We are going to tunnel our connection through our local laptop in order to view Jupyter notebooks in a web browser. Remember, TSCC does not have a web interface so we have to take this extra step. Run the following command:

    ssh -NL ####:localhost:#### ucsd-train##@tscc-login#.sdsc.edu

There are a couple things that will be specific to you. 1)The 4-digit numbers should be the same that you chose above. 2) The two numbers after ucsd-train should be the numbers you were assigned as your login username. 3) The number after login should be the specific node you found in step 3. 

You will prompted to enter your password. Do that to continue.

**WINDOWS** 

Step 1: Create a new Putty session.
So that you only need to have one Putty session open, we'll make a new TSCC Session. Create one with ucsd-train##@tscc-login#.sdsc.edu, and call the session "TSCC Jupyter"

Step 2: Add your private key and allow forwarding
Go to Connection > SSH > Auth > Load your private key file

Step 3: Add a tunnel
Go to "Connnection > SSH > Tunnels" Then:
Click the checkbox next to "Local ports accept connections from other ports"
Add your #### for your source port
Add localhost:#### for your Destination
Click "Local"
Click "Add"

Step 4: Save your settings!
So you don't have to do this every time... Save your settings! Go all the way back to the "Session" window and click "Save" Remember to save this with a different name then your normal login information. Maybe "tscc_jupyter"

Step 5: Click open and continue through the login information. 

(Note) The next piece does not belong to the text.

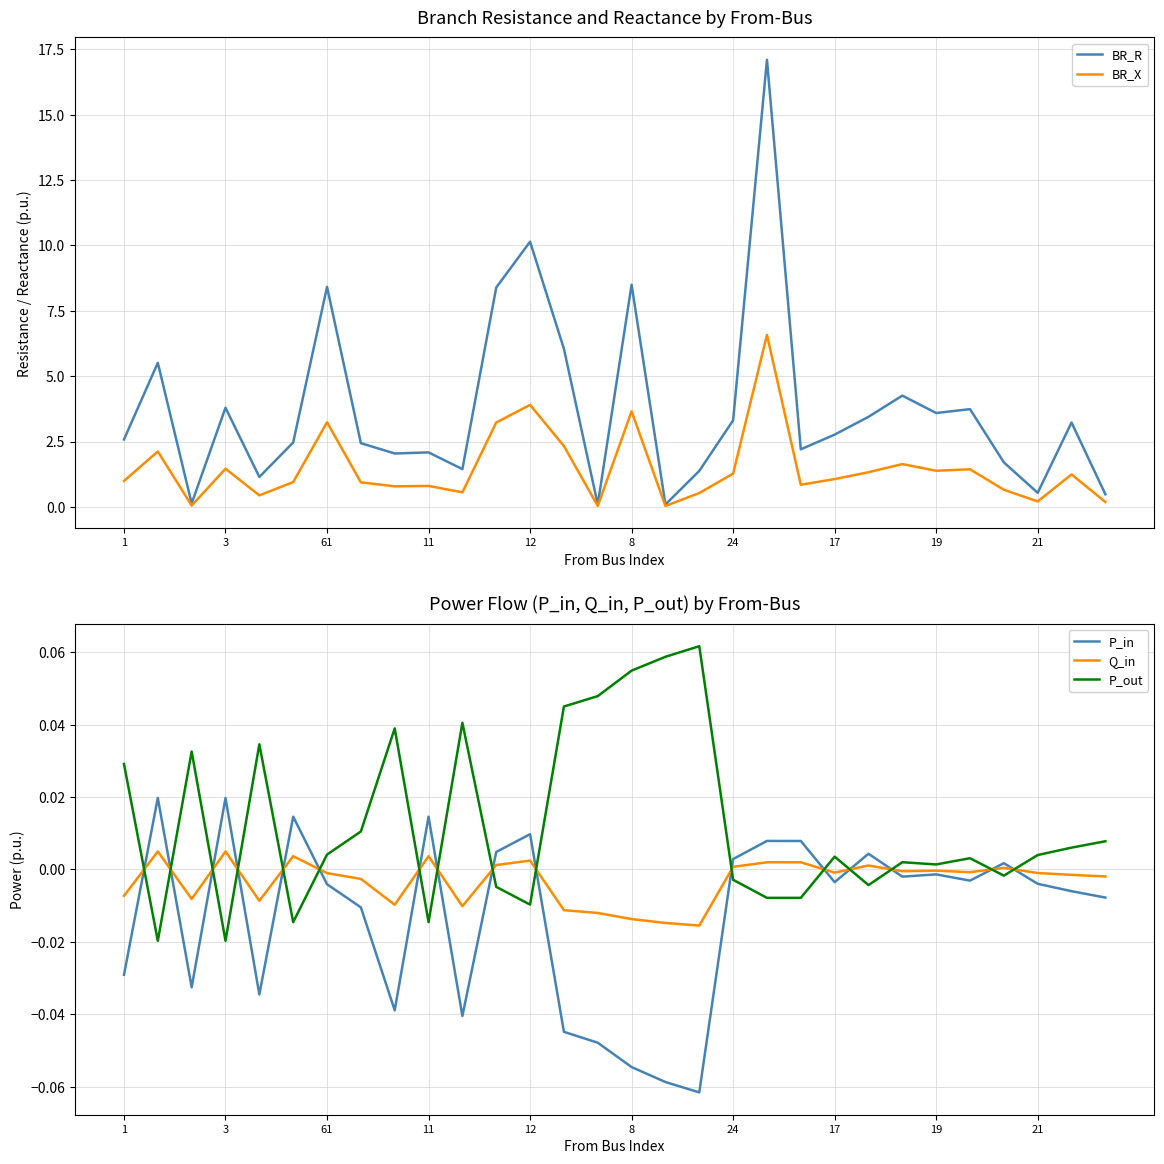

The BR_R series shows 3.6 at 19. True or false?

True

**6) Open a web browser.** In the URL link, copy and paste your entire token provided on TSCC:

    http://localhost:4253/?token=7afd94d117fb2dec855e562a463769e42fcd75c7b21f87de&token=7afd94d117fb2dec855e562a463769e42fcd75c7b21f87de
    
**7) You have now successfully started a jupyter notebook!** Look, you should be able to see your TSCC directory. Make a new folder in your home called jupyter_notebooks (either on this interface, or on the command line with mkdir). Move into that folder to start a new notebook. You can confirm that this notebook is running on TSCC with the following command:

    ps -u username
    
For example my output looks like....

      PID TTY          TIME CMD
     4758 ?        00:00:00 sshd
     4759 pts/108  00:00:00 bash
    24349 ?        00:00:00 sshd
    24350 pts/298  00:00:00 bash
    40110 pts/136  00:00:01 jupyter-noteboo
    40400 ?        00:00:02 sshd
    40401 pts/209  00:00:00 bash
    51978 pts/136  00:00:00 ps
    60325 ?        00:00:00 sshd
    60326 pts/136  00:00:00 bash
    
If I want to kill my jupyter notebook I can do that with:

    kill -9 40110
    
Notice 40110 is the PID of the notebook.

Alternatively, you can wait for your interactive job to reach the end of its walltime which will shut everything down automatically.